Dalam kesempatan itu, Presiden SBY menegaskan, bahwa baik TNI maupun Polri memiliki komitmen yang tinggi untuk menjalankan netralitas, dan melaksanakan tugas dengan baik, dan mencatat sejarah yang baik, yaitu tetap netral sebagaimana Pilpres 2004 dan 2009 lalu.
7 Instruksi
Guna menjaga situasi aman dan damai, dan menjamin berlangsungnya Pemilu yang demokratis, utamanya pada saat Pilpres dan hari-hari setelah itu, sehingga pada saat terjadi pergantian pimpinan semuanya berjalan dengan baik, Presiden SBY mengeluarkan 7 (tujuh) instruksi untuk jajaran Polri dan TNI, yaitu:
- Jajaran Polri dan TNI agar tidak menganggap ringan situasi, tidak underestimated.
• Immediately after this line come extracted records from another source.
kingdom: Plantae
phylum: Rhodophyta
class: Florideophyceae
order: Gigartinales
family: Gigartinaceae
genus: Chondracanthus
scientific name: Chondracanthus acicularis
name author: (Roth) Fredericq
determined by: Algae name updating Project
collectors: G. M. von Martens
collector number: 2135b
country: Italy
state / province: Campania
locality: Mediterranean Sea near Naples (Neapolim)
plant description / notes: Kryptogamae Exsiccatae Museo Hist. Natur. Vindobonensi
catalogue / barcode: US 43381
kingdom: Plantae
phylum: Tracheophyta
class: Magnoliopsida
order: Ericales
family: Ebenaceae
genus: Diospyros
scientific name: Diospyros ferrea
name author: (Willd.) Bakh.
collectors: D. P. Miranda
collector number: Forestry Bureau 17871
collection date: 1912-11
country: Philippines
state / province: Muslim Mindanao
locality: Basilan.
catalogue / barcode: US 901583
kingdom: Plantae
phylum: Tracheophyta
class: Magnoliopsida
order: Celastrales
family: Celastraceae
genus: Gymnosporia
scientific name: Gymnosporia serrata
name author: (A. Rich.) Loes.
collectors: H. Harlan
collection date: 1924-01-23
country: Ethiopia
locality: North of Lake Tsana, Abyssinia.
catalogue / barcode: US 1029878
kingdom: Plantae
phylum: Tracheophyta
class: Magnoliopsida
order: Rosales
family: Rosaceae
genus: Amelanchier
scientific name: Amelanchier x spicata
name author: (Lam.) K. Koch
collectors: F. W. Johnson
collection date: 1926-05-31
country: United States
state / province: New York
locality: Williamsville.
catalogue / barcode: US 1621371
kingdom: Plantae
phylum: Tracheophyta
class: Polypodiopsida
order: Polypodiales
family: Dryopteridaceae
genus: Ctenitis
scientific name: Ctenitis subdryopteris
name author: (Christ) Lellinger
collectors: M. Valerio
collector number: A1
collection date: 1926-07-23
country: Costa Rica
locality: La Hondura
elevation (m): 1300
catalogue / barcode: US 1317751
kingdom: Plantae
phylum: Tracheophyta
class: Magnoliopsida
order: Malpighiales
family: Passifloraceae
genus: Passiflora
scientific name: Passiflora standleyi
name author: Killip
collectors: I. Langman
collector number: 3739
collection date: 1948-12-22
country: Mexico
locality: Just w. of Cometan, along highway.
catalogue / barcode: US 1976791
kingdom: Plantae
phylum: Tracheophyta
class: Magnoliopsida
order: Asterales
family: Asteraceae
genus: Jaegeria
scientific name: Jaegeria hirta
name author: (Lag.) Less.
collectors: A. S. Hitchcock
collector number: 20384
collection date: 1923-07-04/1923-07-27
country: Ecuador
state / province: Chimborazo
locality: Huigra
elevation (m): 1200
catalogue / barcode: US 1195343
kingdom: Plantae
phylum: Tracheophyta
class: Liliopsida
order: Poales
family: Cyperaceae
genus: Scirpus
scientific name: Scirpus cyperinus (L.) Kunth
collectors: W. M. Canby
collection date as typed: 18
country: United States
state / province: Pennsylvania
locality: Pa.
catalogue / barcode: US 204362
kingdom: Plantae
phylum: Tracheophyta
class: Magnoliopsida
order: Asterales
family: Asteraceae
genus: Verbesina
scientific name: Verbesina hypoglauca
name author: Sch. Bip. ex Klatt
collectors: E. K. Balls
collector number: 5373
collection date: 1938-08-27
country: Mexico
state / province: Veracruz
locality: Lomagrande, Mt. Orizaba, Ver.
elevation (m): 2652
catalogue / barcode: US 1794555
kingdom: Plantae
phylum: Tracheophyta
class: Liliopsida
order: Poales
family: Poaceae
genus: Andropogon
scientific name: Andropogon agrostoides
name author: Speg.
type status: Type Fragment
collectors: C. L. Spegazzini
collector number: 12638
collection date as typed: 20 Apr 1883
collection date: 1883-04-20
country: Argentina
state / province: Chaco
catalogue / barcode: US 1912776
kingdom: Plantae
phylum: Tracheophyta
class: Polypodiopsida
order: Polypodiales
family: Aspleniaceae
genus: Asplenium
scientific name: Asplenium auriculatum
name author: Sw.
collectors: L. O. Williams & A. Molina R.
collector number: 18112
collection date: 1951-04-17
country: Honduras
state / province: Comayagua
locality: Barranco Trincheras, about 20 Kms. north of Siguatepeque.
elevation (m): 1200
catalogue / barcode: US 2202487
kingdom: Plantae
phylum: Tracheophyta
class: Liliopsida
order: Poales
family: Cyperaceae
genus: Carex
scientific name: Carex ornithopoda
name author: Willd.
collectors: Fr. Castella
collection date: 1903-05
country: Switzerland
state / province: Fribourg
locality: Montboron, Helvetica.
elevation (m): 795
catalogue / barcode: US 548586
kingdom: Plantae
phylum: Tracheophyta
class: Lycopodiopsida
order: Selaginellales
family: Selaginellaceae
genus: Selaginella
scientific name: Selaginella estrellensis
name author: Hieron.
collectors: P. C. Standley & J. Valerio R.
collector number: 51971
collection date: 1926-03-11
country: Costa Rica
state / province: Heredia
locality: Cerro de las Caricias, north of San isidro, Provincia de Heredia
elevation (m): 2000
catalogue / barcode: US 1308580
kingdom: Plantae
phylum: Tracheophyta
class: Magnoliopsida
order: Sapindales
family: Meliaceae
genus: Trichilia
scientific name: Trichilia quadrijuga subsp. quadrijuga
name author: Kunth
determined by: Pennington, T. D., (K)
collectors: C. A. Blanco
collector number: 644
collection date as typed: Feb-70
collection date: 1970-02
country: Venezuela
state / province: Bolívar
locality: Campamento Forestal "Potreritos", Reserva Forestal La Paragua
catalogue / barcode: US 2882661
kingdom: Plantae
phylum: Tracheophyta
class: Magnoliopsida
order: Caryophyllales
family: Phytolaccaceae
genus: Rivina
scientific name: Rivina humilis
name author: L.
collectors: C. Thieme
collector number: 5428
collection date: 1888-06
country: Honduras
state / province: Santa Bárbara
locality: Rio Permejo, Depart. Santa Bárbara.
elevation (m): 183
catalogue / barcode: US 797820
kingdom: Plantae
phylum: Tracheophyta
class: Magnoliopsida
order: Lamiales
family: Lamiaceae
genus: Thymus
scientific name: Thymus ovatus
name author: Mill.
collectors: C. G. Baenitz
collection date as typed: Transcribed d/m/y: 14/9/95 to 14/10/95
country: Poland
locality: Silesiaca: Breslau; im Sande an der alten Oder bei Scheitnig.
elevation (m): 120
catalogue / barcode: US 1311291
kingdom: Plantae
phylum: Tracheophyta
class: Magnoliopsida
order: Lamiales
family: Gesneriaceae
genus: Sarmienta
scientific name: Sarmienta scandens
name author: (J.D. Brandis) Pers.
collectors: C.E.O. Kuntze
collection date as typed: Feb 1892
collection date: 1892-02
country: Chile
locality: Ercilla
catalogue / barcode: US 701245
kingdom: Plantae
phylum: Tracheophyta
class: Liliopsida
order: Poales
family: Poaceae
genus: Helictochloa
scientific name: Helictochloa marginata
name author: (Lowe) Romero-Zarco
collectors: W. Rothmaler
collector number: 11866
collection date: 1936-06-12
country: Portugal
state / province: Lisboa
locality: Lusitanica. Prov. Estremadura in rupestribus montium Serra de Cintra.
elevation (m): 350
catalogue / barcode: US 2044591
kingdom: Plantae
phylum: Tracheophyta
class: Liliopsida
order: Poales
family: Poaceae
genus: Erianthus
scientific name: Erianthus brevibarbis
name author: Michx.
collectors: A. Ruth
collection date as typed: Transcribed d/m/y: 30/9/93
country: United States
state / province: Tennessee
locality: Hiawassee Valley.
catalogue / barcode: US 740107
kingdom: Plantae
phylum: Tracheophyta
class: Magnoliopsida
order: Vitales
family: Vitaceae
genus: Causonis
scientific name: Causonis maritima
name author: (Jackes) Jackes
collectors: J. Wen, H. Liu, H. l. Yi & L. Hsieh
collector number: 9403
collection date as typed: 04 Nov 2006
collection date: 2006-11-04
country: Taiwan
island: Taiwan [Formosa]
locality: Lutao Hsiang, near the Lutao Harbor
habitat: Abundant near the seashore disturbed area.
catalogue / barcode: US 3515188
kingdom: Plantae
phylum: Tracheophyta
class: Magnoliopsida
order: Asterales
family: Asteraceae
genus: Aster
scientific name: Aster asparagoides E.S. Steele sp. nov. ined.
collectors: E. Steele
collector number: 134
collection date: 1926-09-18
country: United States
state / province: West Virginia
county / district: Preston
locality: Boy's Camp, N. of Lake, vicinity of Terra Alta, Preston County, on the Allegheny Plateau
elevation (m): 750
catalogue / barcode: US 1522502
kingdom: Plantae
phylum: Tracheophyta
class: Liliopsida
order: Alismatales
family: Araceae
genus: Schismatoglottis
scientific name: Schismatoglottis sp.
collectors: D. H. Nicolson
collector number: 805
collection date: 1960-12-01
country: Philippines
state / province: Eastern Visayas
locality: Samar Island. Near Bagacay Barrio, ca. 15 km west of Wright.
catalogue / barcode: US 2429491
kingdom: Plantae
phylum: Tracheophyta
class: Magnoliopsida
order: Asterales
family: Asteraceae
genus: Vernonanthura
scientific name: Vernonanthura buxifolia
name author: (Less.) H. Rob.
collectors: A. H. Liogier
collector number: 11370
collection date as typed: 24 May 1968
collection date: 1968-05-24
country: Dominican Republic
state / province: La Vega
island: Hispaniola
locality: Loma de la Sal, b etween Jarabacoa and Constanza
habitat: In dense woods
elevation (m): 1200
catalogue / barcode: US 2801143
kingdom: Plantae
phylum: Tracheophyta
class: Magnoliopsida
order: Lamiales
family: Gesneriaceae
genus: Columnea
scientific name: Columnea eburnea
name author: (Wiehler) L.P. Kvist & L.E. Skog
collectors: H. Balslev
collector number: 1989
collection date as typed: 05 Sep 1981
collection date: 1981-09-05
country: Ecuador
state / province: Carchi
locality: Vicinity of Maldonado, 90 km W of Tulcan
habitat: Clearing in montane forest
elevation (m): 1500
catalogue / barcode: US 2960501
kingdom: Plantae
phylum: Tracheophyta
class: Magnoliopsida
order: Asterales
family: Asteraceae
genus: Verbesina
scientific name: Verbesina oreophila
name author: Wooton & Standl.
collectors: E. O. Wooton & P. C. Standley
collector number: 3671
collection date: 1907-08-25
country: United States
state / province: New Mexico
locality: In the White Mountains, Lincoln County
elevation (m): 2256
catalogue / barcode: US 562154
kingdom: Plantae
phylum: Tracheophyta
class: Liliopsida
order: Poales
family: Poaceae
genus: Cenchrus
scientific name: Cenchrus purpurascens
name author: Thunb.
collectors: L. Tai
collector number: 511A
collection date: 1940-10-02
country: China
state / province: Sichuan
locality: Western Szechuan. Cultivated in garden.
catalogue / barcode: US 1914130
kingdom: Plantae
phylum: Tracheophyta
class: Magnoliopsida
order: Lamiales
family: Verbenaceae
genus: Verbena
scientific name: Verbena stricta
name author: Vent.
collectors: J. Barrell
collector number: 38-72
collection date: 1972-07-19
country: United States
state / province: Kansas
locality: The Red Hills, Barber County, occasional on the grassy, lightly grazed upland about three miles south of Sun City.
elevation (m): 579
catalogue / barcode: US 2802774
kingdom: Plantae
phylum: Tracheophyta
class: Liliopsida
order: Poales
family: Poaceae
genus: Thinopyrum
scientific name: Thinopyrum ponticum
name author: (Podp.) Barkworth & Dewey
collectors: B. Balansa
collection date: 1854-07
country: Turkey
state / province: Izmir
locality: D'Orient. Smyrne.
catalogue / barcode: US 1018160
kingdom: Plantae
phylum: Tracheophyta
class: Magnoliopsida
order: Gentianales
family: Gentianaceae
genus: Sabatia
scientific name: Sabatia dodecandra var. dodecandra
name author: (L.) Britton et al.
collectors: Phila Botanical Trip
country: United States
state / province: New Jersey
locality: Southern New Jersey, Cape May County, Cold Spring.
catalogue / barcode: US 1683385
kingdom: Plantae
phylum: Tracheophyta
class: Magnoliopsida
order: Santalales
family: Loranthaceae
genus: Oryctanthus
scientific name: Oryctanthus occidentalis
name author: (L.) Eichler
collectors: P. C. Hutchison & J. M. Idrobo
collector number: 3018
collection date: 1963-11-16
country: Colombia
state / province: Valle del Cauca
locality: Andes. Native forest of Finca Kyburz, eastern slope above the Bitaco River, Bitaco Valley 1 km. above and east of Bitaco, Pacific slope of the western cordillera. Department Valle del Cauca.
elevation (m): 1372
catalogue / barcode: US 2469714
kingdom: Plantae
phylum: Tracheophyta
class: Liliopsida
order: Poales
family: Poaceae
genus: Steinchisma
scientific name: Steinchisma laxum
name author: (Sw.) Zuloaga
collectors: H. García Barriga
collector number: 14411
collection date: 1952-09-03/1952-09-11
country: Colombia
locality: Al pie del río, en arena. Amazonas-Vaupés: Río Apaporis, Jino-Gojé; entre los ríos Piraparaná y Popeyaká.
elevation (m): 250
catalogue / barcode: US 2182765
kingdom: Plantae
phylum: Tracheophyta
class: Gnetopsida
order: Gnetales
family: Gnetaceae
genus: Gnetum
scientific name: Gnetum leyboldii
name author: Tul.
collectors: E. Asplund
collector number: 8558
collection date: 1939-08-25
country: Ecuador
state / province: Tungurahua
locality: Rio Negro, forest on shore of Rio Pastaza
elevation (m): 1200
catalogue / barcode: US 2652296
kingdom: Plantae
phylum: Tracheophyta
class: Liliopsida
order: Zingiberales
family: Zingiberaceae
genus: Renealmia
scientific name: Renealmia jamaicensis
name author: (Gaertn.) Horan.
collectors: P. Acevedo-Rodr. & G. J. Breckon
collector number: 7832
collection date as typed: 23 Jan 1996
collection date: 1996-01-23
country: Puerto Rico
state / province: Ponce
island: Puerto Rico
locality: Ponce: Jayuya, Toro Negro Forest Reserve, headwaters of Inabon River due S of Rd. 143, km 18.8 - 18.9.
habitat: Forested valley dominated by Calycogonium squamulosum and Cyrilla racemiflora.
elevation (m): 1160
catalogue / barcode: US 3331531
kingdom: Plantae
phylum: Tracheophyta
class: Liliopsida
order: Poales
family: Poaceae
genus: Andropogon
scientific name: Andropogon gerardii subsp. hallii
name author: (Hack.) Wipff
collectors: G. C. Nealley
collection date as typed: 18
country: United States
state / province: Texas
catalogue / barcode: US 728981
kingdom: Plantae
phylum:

- Sebelum 9 Juli 2014 hingga hari-hari setelah itu atau hingga situasi dinyatakan aman, jajaran Polri dan TNI harus siap dan siaga. Operasi pengamanan yang dilakukan pihak kepolisian terus dilakukan.
- Disamping penyelenggaraan pemilu, yaitu Komisi Pemilihan Umum (KPU) dan Badan Pengawas Pemilu (Bawaslu), di lapangan Polri dan TNI harus mencegah dan menindak semua pelanggaran hukum terkait Pilpres.
- Polri meski membantu penyelenggara Pemilu jika ada pelanggaran terhadap peraturan pemilu, seperti politik uang atau intimidasi kepada penduduk yang memiliki hak pilih.
- Polri dibantu TNI untuk melakukan koordinasi dengan jajaran penyelenggara pemilu, KPU, Bawaslu, Pemda, pers dan media massa yang setiap saat akan menyiarkan semua kegiatan Pilpres ini.
- Menkopolhukam untuk memimpin dan mengendalikan langsung semua operasi keamanan yang dilakukan jajaran Polri dan TNI.
- Presiden RI akan memantau dan melaksanakan pengawasan secara ketat terhadap proses pelaksanaan Pilpres.